[Saved entries]
────────────────────────────────────────

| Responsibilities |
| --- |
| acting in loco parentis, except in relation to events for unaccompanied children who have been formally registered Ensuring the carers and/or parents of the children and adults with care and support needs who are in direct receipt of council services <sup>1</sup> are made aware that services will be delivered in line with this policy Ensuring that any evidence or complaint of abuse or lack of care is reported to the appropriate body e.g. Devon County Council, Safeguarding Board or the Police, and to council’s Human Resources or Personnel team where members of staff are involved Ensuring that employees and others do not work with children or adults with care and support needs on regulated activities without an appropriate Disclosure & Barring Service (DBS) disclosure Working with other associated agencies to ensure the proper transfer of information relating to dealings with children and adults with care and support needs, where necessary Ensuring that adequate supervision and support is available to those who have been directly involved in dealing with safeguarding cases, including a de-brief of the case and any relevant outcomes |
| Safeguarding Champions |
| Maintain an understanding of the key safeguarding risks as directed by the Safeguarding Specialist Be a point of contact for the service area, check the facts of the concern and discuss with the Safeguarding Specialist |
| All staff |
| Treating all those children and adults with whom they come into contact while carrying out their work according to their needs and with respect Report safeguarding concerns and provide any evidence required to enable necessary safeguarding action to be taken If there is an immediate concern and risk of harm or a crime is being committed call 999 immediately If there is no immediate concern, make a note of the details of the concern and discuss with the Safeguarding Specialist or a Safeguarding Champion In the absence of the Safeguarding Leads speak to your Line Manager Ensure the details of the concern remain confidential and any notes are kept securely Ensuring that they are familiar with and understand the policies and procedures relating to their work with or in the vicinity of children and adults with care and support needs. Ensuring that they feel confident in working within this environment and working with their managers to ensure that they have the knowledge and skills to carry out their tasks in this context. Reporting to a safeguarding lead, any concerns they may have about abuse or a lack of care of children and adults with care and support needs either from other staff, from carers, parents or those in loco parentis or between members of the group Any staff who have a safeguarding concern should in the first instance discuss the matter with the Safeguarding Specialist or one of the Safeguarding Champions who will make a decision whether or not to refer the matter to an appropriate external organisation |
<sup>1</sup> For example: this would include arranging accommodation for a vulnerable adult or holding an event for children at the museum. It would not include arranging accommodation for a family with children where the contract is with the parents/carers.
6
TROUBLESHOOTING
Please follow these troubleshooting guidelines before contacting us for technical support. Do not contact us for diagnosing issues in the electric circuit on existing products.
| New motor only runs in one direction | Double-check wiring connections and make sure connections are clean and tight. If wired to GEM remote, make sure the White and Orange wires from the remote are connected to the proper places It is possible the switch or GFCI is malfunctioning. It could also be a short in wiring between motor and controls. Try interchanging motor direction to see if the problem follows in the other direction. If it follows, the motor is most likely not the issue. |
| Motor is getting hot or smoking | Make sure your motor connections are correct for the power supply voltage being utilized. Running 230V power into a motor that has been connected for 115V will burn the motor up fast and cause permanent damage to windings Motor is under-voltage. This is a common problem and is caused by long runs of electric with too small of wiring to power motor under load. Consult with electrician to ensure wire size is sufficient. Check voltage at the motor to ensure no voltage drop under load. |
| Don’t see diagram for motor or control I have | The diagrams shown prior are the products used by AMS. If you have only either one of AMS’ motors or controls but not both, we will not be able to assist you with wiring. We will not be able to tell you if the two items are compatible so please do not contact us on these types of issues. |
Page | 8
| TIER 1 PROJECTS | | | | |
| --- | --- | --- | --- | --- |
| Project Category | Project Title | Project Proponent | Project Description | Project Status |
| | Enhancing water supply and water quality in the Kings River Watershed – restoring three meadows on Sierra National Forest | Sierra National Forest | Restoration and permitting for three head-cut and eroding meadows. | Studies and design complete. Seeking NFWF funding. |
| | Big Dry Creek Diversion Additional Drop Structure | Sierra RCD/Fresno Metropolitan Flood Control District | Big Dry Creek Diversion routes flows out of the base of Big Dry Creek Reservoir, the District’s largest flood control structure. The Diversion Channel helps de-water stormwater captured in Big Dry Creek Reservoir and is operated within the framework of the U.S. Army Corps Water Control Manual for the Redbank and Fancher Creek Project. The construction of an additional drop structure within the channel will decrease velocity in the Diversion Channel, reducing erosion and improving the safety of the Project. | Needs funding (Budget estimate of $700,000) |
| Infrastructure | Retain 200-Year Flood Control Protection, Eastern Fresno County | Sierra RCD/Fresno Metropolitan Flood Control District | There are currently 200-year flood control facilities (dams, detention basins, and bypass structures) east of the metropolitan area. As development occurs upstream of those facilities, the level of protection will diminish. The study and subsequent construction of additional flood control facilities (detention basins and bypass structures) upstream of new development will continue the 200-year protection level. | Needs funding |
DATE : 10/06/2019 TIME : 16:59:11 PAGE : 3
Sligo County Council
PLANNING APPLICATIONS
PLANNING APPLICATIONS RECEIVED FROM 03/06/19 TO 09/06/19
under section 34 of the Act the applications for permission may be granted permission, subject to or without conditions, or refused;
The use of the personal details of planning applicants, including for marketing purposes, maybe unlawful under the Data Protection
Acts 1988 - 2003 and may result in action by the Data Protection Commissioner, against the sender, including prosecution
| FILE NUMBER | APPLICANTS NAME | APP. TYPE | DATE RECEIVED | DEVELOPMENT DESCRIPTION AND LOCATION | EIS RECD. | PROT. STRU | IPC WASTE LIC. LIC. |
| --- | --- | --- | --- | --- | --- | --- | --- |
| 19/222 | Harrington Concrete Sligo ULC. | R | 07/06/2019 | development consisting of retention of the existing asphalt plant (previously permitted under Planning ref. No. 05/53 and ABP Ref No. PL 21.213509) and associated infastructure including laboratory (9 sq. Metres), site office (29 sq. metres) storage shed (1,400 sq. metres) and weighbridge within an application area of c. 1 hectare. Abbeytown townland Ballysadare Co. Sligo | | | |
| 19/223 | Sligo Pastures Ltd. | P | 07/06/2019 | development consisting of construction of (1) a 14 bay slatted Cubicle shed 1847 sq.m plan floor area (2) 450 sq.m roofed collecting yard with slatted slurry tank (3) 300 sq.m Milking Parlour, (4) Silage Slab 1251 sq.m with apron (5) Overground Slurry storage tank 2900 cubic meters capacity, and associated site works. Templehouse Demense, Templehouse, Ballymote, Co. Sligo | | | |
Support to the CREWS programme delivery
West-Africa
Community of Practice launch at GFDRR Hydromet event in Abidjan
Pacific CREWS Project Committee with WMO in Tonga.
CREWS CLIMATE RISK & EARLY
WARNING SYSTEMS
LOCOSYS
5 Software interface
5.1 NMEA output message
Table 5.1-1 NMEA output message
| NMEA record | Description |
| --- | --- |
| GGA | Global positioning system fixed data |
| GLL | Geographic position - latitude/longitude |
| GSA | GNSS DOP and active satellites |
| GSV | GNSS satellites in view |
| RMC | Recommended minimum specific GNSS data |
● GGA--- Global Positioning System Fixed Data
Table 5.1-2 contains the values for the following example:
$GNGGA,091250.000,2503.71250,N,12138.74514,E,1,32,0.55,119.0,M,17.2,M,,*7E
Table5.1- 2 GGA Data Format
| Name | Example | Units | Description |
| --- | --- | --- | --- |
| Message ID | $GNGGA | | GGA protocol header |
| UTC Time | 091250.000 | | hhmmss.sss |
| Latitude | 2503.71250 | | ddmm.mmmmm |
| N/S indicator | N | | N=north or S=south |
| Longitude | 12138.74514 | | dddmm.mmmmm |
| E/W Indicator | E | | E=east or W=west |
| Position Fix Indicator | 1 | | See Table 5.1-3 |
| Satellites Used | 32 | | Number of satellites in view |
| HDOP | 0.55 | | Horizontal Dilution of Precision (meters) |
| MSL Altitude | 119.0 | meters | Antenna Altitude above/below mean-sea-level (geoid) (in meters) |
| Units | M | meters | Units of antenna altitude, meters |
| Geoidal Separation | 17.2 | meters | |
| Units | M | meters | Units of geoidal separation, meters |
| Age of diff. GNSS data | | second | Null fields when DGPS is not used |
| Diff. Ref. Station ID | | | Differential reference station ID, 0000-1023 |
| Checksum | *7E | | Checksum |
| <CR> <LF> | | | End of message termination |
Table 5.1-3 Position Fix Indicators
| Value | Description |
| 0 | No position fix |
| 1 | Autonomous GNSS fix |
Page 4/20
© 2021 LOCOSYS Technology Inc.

────────────────────────────────────────

WHAT TO DO →
Nothing but the lines from the one containing "altitude, meters |" through the end of the entries belongs in the answer; repeat them exactly.

PROBLEM SOLUTION →
| Units | M | meters | Units of antenna altitude, meters |
| Geoidal Separation | 17.2 | meters | |
| Units | M | meters | Units of geoidal separation, meters |
| Age of diff. GNSS data | | second | Null fields when DGPS is not used |
| Diff. Ref. Station ID | | | Differential reference station ID, 0000-1023 |
| Checksum | *7E | | Checksum |
| <CR> <LF> | | | End of message termination |
Table 5.1-3 Position Fix Indicators
| Value | Description |
| 0 | No position fix |
| 1 | Autonomous GNSS fix |
Page 4/20
© 2021 LOCOSYS Technology Inc.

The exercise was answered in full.